In another America first move, Trump withdraws from arms trade treaty
United Nations/Beijing: Continuing Washington’s drift from multilateralism, US President Donald Trump has announced that he was withdrawing the country from the Arms Trade Treaty (ATT).
At a meeting of the National Rifle Association in Indianapolis on Friday, he dramatically pulled out a letter for ending US participation in the treaty and signed it on stage to a standing ovation by the audience of weapons control opponents.
He called the ATT “badly conceived” and said: “The UN will get notice that we are formally rejecting this treaty.”

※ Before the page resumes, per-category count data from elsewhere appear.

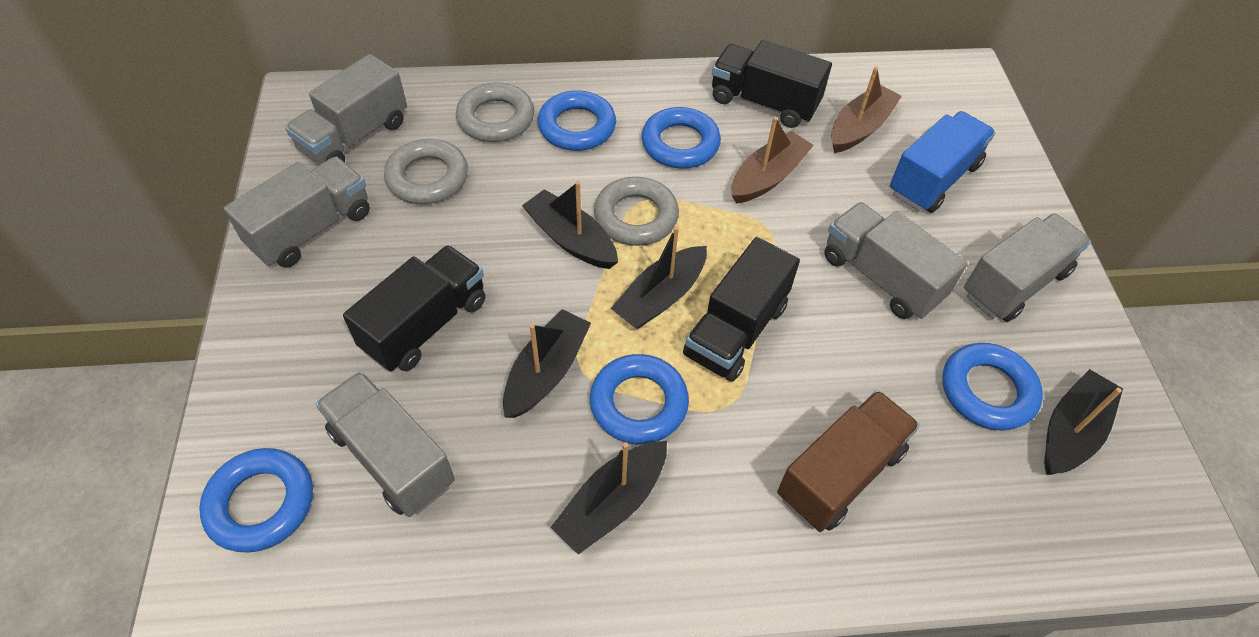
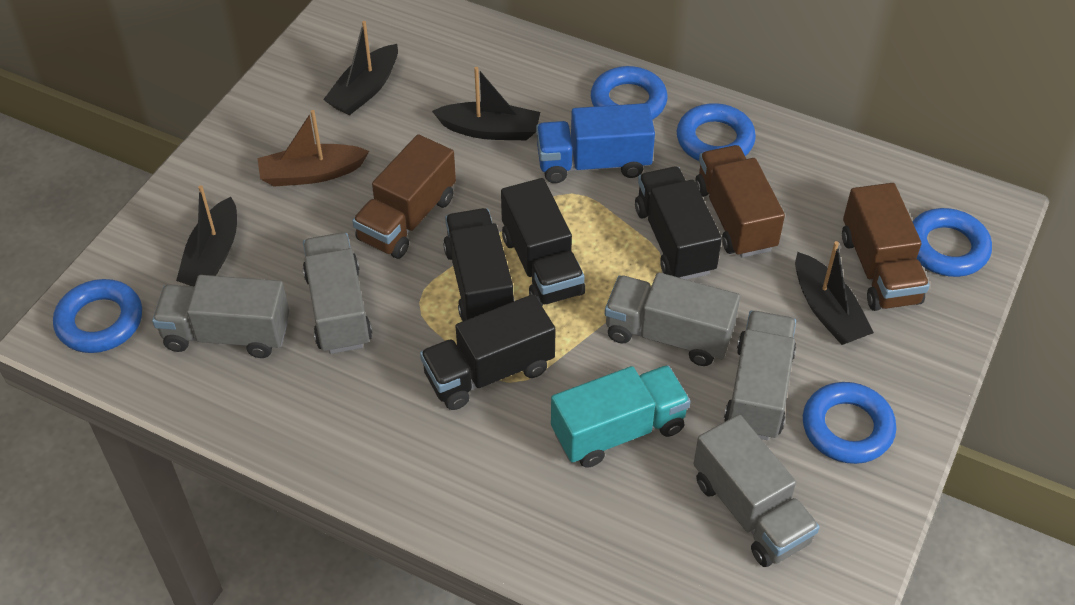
black boat: 5 -> 4
black truck: 3 -> 4
brown boat: 2 -> 1
brown truck: 1 -> 3
grey ring: 3 -> 0
turquoise truck: 0 -> 1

The US signed the treaty in 2013 but has not ratified it. Trump said that he was withdrawing it also from the Senate.
Advancing his America First policy, he has already withdrawn the US from Unesco, the Intermediate-range Nuclear Forces Treaty (INFT), which bans nuclear-tipped missiles with ranges of 500 to 5,500km, and the agreement on denuclearising Iran that was made by the five permanent members of the UN Security Council, Germany and Tehran.
Adopted by the UN General Assembly in 2013, the ATT covers all types of weapons and seeks to stop them from reaching regimes abusing human rights or parties in civil wars, armed and terrorist groups.
Democrats denounced Trump’s decision.
“Pulling the US out of yet another arms control treaty undermines our national security and makes for a more dangerous world,” Speaker Nancy Pelosi tweeted.
Meanwhile, a Kremlin spokesman said on Saturday that Trump’s proposals is “not serious”.
“It would be ideal to clean up the whole world from the nuclear weapon; but on the other hand we would have been deprived from the deterrent factor,” Dmitry Peskov told reporters on the sidelines of a summit on China’s Belt and Road plan. “Don’t forget about the deterrent factor, about the deterrent parity,” he said.
Peskov also said Russian President Vladimir Putin and Chinese President Xi Jinping held substantial talks and exchanged views on Syria, Venezuela and Libya when they met on Friday.